> **Exercise details**
Output each record exactly as given. Leave out every picture.

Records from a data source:

:::

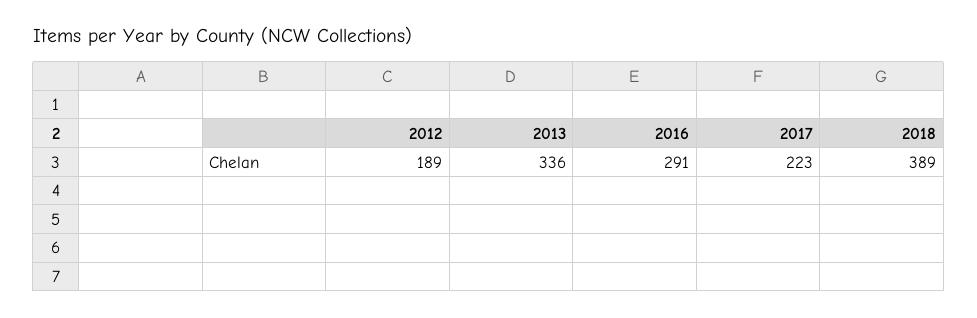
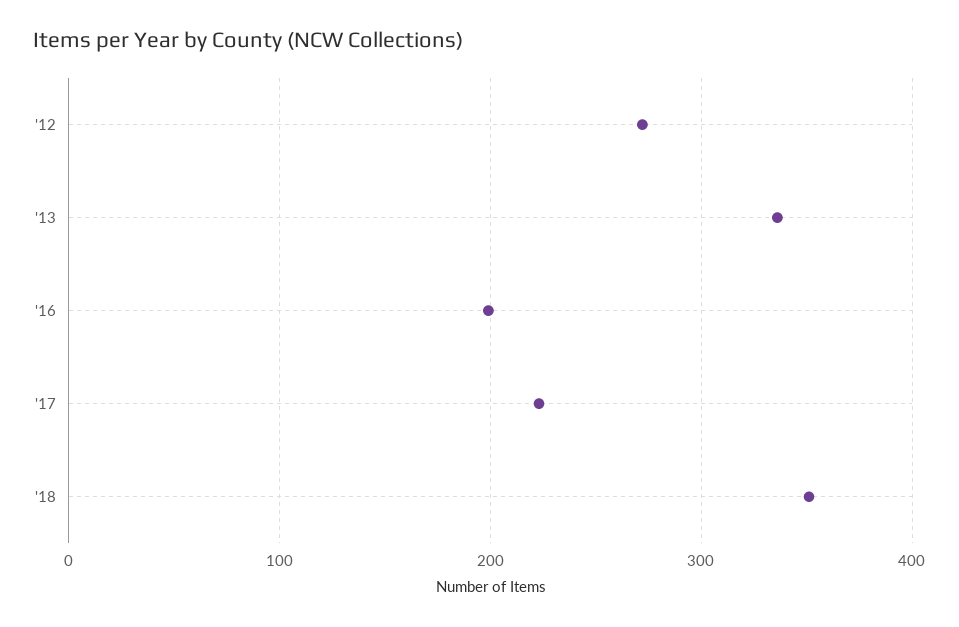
  {
-   "2012": 189,
+   "2012": 270,
    "2013": 336,
-   "2016": 291,
+   "2016": 200,
    "2017": 223,
-   "2018": 389
+   "2018": 350
  }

:::

> **Task solution**
  {
-   "2012": 189,
+   "2012": 270,
    "2013": 336,
-   "2016": 291,
+   "2016": 200,
    "2017": 223,
-   "2018": 389
+   "2018": 350
  }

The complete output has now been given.